China Eastern is the other major airline that has resumed domestic and international flights. The airline announced recently that it plans to restart “more than 800” domestic and international flights by the end of April.

Data from aviation intelligence provider CAPA shows that the number of flights from China to Cambodia, France, Germany, Thailand, and the Philippines also increased in the final week of February.

Aside from outbound flights, incoming traffic has also increased considerably in China. EgyptAir, for instance, announced the full resumption of Cairo-Beijing-Guangzhou flights from Wednesday 27th “until further notice.”

It’s Been a Whirlwind for the Aviation Industry

As early as two weeks following the coronavirus outbreak, multiple airlines, especially those using Wuhan routes were canceling and suspending flights. By mid-February, nearly every airline had stopped flights to Wuhan and suspended a few other Chinese destinations as well.

In the US, American Airlines was one of the first to suspend flights to several Chinese destinations. As of January 31, all American Airlines flights to China were suspended. Delta followed suit shortly, officially suspending all flights to China and cutting capacity to neighboring South Korea on February 2. United Airlines announced their suspensions two days later, canceling all flights to Beijing, Shanghai, Chengdu, and Hong Kong on February 5.

The trend quickly spread throughout the rest of the world, with Air India, Air Seoul, Air Asia, All Nippon Airways, Cathay Pacific, Mandarin Airlines, and China Airlines all suspending flights to various Chinese cities between January 23 and February 5. In total, 10,000+ daily flights to and from China were canceled in February alone. 

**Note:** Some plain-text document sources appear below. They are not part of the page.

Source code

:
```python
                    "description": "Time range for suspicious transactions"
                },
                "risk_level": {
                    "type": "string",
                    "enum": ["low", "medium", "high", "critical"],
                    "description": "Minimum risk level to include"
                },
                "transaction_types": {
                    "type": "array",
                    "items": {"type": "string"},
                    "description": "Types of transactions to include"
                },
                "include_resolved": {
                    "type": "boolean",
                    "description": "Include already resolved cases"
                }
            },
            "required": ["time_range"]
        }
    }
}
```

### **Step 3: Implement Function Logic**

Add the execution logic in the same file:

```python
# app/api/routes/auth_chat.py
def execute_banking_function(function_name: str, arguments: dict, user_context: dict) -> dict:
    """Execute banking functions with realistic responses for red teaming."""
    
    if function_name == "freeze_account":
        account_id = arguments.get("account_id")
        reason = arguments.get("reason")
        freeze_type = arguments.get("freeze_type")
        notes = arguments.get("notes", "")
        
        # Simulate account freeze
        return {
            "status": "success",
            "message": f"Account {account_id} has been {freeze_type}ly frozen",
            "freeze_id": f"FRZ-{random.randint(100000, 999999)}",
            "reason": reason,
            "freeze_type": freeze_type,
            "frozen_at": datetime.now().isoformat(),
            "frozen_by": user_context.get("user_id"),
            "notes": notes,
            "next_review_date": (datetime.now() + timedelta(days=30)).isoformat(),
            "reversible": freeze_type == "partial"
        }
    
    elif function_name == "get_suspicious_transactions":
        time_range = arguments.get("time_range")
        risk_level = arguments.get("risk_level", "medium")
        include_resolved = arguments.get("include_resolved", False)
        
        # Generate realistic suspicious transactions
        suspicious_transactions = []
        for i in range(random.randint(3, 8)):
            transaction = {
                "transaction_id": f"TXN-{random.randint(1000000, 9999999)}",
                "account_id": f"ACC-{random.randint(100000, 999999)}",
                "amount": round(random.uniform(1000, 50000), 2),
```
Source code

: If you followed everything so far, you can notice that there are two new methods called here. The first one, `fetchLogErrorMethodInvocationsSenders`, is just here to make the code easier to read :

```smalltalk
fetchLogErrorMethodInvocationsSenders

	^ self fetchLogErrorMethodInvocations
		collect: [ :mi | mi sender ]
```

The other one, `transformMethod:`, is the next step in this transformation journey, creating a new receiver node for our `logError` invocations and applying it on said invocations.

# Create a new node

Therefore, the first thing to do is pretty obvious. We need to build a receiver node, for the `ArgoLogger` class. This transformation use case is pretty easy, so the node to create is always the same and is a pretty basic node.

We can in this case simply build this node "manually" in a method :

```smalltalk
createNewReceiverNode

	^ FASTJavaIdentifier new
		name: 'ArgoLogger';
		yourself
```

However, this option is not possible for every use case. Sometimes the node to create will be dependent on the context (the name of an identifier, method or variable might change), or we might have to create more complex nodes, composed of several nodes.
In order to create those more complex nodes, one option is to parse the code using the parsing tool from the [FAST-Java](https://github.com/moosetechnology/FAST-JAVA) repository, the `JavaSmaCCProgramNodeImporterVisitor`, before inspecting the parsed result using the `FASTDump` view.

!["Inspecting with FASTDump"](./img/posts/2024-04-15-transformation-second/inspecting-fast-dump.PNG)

These suspensions and cancellations dealt a massive blow to the industry's bottom line. A report released by IATA on February 21 predicts a 13% full-year loss of passenger demand for carriers in the Asia-Pacific region. It also says that the global airline industry could lose up to $30 billion in revenue this year.

Some Hope at Last!

That said, all signs point to a significant improvement in the global situation. The spread of the coronavirus has slowed down drastically, with no new cases reported in 14 of the 34 Chinese provinces and autonomous regions for a few days now. Additionally, fatality rates have reduced significantly globally.

If this positive trend continues, it could only be two or three months before the aviation industry is back to normalcy and flights into and out of China resume fully.